Fiber

Fiber is a .NET loader/injector used in multi-stage Windows malware delivery chains. In the provided reporting, it is extracted from steganographic image files and reflectively loaded into memory after an initial phishing-delivered script stage, making later stages largely fileless. Fiber is described as a PE32 .NET Framework 4.5 x86 DLL and as a loader identified from internal strings and the Fiber.Program entry point; one sample also contained the namespace HackForums.gigajew.

Observed infection chains begin with phishing or spearphishing attachments masquerading as business documents, including request-for-quote and product/pricing files implemented as obfuscated JScript. The script stage uses WMI Win32_Process.Create to launch hidden PowerShell, downloads a weaponized JPEG from attacker-controlled infrastructure, extracts encoded data between markers such as "IN-" and "-in1," transforms and base64-decodes it, and reflectively loads the Fiber assembly into memory. Fiber then downloads another steganographic image, extracts the next-stage payload from markers including "INICIO" and "FIM," and executes it.

Capabilities directly attributed to Fiber in the content include sandbox/VM detection, anti-debugging, persistence, staged payload retrieval, and process hollowing. VM and sandbox checks include WMI queries for VMware and VirtualBox artifacts and BIOS/virtual machine detection logic. Anti-debugging includes scanning process names for tools such as dnspy, vsdbg, de4dot, and debug. Persistence mechanisms reported for Fiber include dropping JavaScript files such as Q78BmqBbKP.js, creating scheduled tasks including "EmGqzwd3kD," and in another campaign using both a scheduled task and a Registry Run key. Execution techniques include use of signed Windows binaries such as CasPol.exe and, in another cluster, RegAsm.exe as hollowed host processes. Reported hollowing APIs include CreateProcess in suspended mode, ZwUnmapViewOfSection, VirtualAllocEx, WriteProcessMemory, GetThreadContext, SetThreadContext, and ResumeThread.
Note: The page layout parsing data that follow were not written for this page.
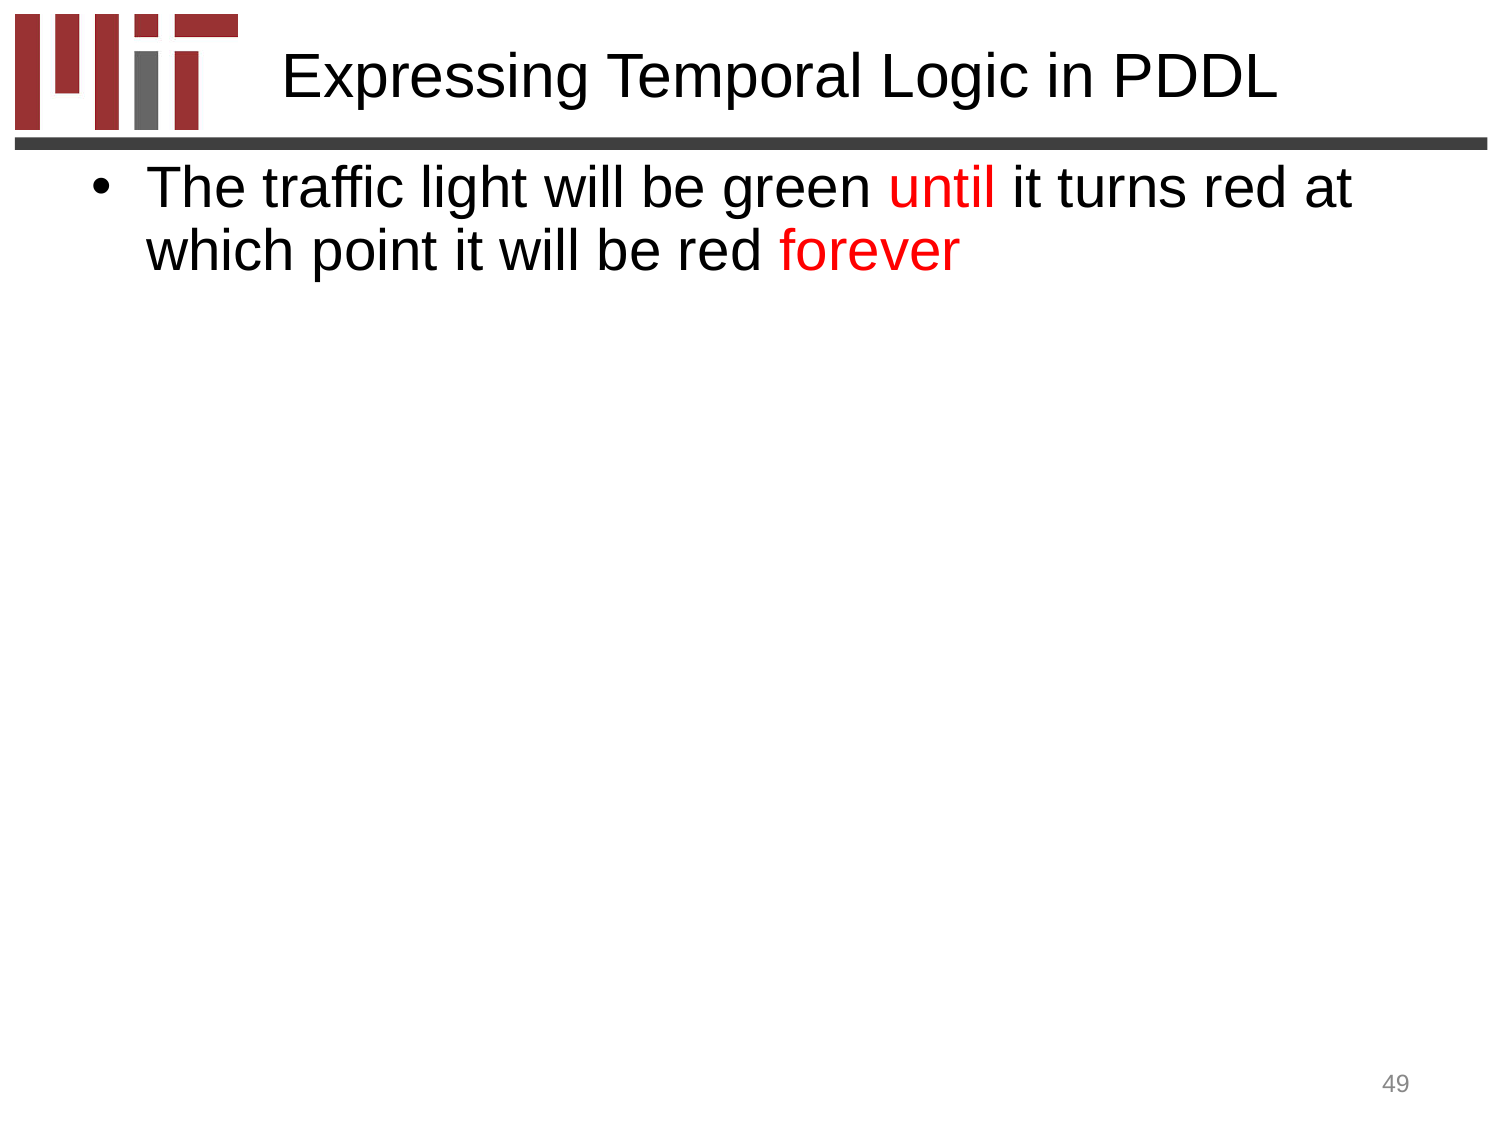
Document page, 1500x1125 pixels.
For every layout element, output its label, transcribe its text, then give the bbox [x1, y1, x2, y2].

slide_number 49 [1074, 1052, 1425, 1113]
title Expressing Temporal Logic in PDDL [237, 15, 1325, 130]
picture [15, 14, 238, 130]
list The traffic light will be green until it turns red at which point it will be red forever (g U r) ∧ (r → Gr) [75, 149, 1425, 418]
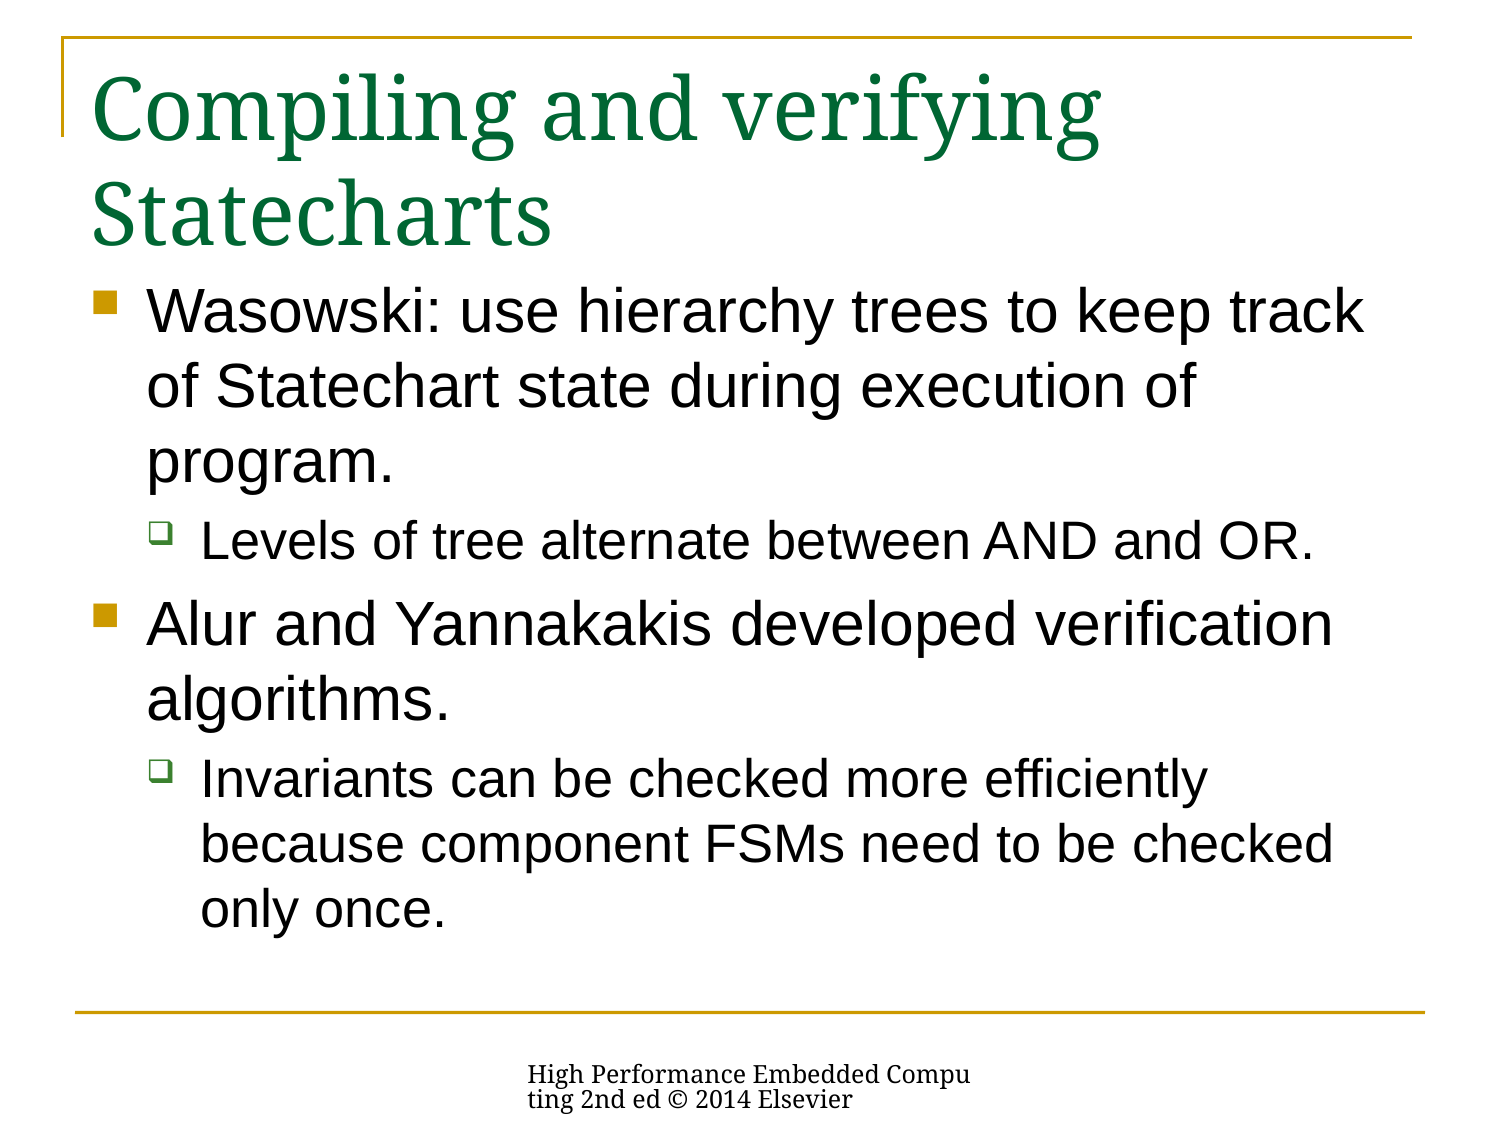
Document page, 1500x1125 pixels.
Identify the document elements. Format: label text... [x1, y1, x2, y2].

footer High Performance Embedded Computing 2nd ed © 2014 Elsevier [512, 1025, 988, 1100]
list Wasowski: use hierarchy trees to keep track of Statechart state during execution of program. Levels of tree alternate between AND and OR. Alur and Yannakakis developed verification algorithms. Invariants can be checked more efficiently because component FSMs need to be checked only once. [75, 262, 1425, 1006]
title Compiling and verifying Statecharts [75, 45, 1425, 233]
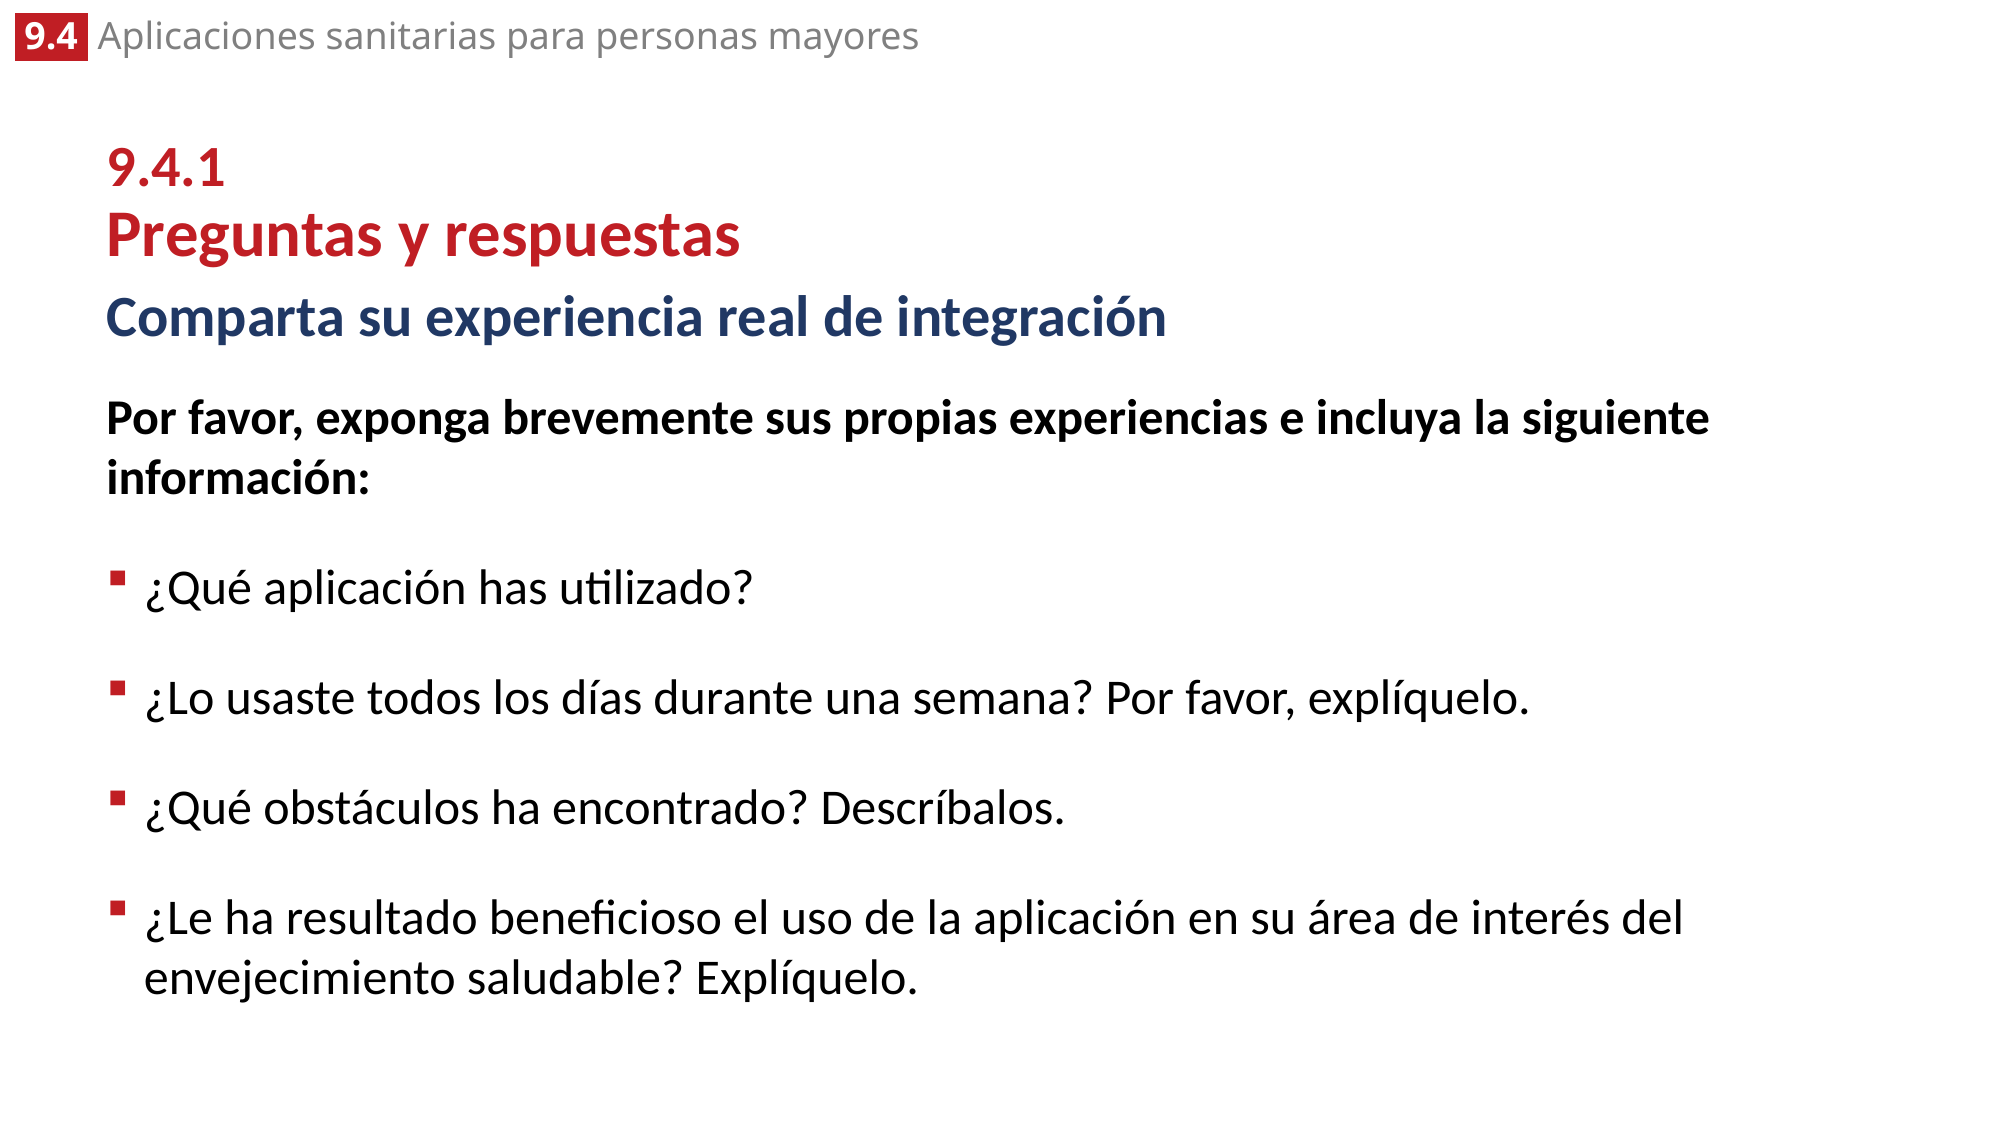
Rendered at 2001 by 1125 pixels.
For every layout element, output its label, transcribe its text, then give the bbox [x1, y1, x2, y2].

text_box 9.4.1 Preguntas y respuestas [91, 129, 1817, 277]
title Comparta su experiencia real de integración [91, 257, 1906, 377]
list Por favor, exponga brevemente sus propias experiencias e incluya la siguiente información: ¿Qué aplicación has utilizado? ¿Lo usaste todos los días durante una semana? Por favor, explíquelo. ¿Qué obstáculos ha encontrado? Descríbalos. ¿Le ha resultado beneficioso el uso de la aplicación en su área de interés del envejecimiento saludable? Explíquelo. [91, 377, 1906, 1069]
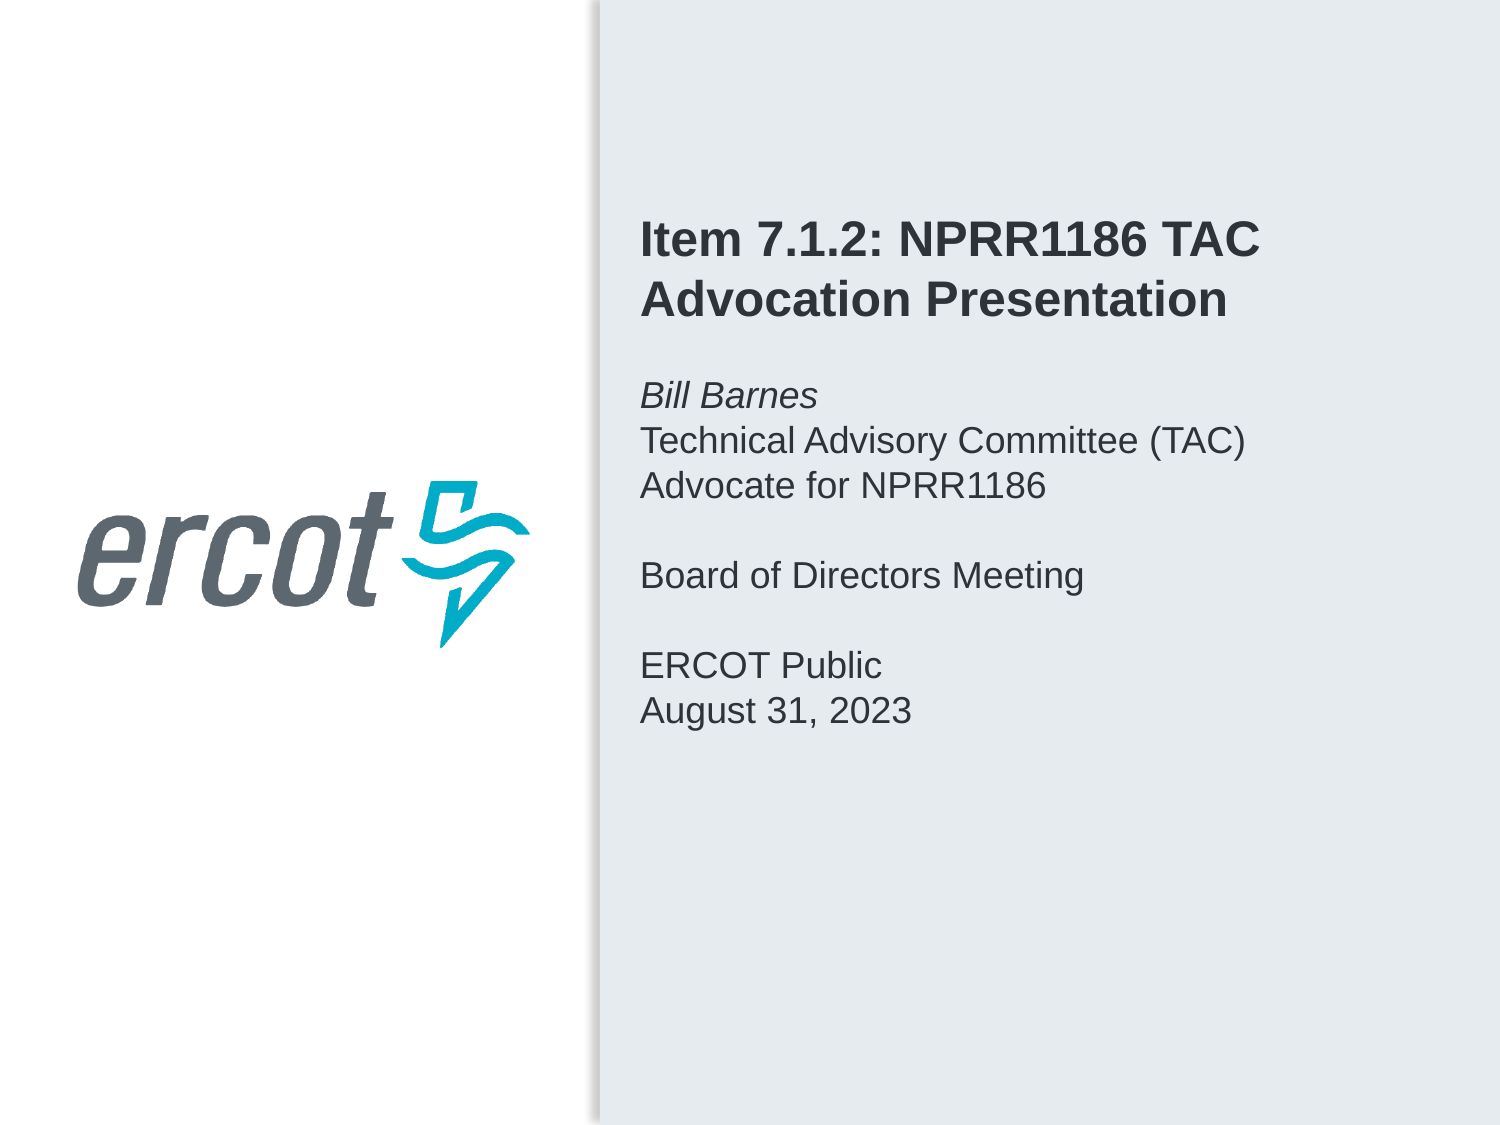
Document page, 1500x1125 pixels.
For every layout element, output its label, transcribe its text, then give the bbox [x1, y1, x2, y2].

text_box Item 7.1.2: NPRR1186 TAC Advocation Presentation Bill Barnes Technical Advisory Committee (TAC) Advocate for NPRR1186 Board of Directors Meeting ERCOT Public August 31, 2023 [624, 198, 1425, 739]
picture [68, 471, 538, 654]
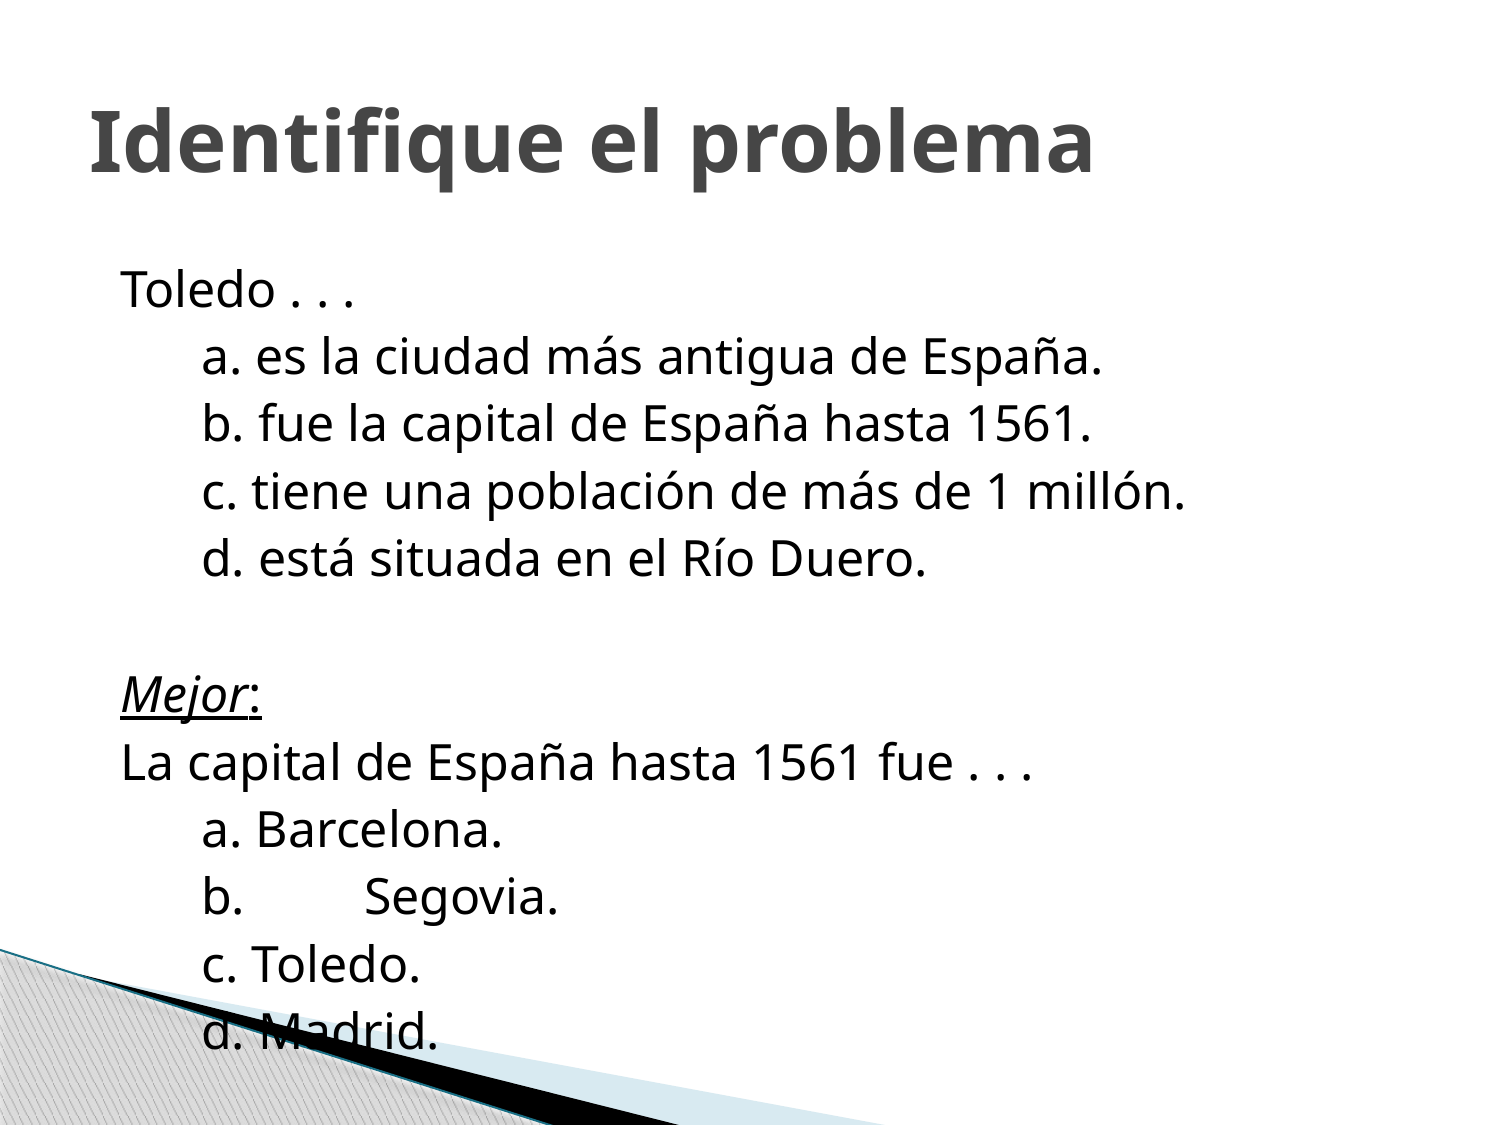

Fiber is associated in the content with delivery of multiple commodity malware families, including Formbook/XLoader, AsyncRAT, and njRAT/Bladabindi derivatives. In the Formbook/XLoader chain, Fiber was delivered from tradedsglobal.com via optimized_MSIlatino.png and then retrieved oboxload.png before hollowing the final payload into CasPol.exe. In the AsyncRAT chain, Fiber was delivered from a Cloudinary-hosted JPEG, downloaded a further stage from 91.92.242.219, used CasPol.exe as a LOLBIN, and supported persistence via scheduled task and Registry Run key before launching an AsyncRAT variant. In the GoLoader-related activity, Fiber was extracted from steganographic carriers in Alibaba Cloud OSS-hosted campaigns and used to hollow njRAT into RegAsm.exe.

Targeting reflected in the content includes procurement, manufacturing, and engineering personnel via business-themed lures, as well as cryptocurrency investors via Simplified Chinese lure content. Language and attribution artifacts mentioned in the reporting include Brazilian Portuguese strings such as "Erro ao iniciar via WMI. Código:" and marker strings "INICIO"/"FIM," and a separate sample containing the namespace HackForums.gigajew, assessed by the source report as an attribution clue tied to the handle "gigajew." High-confidence infrastructure and indicators mentioned for Fiber-related delivery include tradedsglobal.com, Cloudinary account dn6bpc2yo, 91.92.242.219, and Alibaba Cloud OSS bucket jpginfo. Sample hashes explicitly associated with Fiber include 9da3fba7b57421476f3e6e44d0d9c800f6678c845d1b8e83864e219b6c6ae178 and 240068f98bd3e3213351ebdac3a0e9657f9a17506e43425ea3ed19f14e17cf21.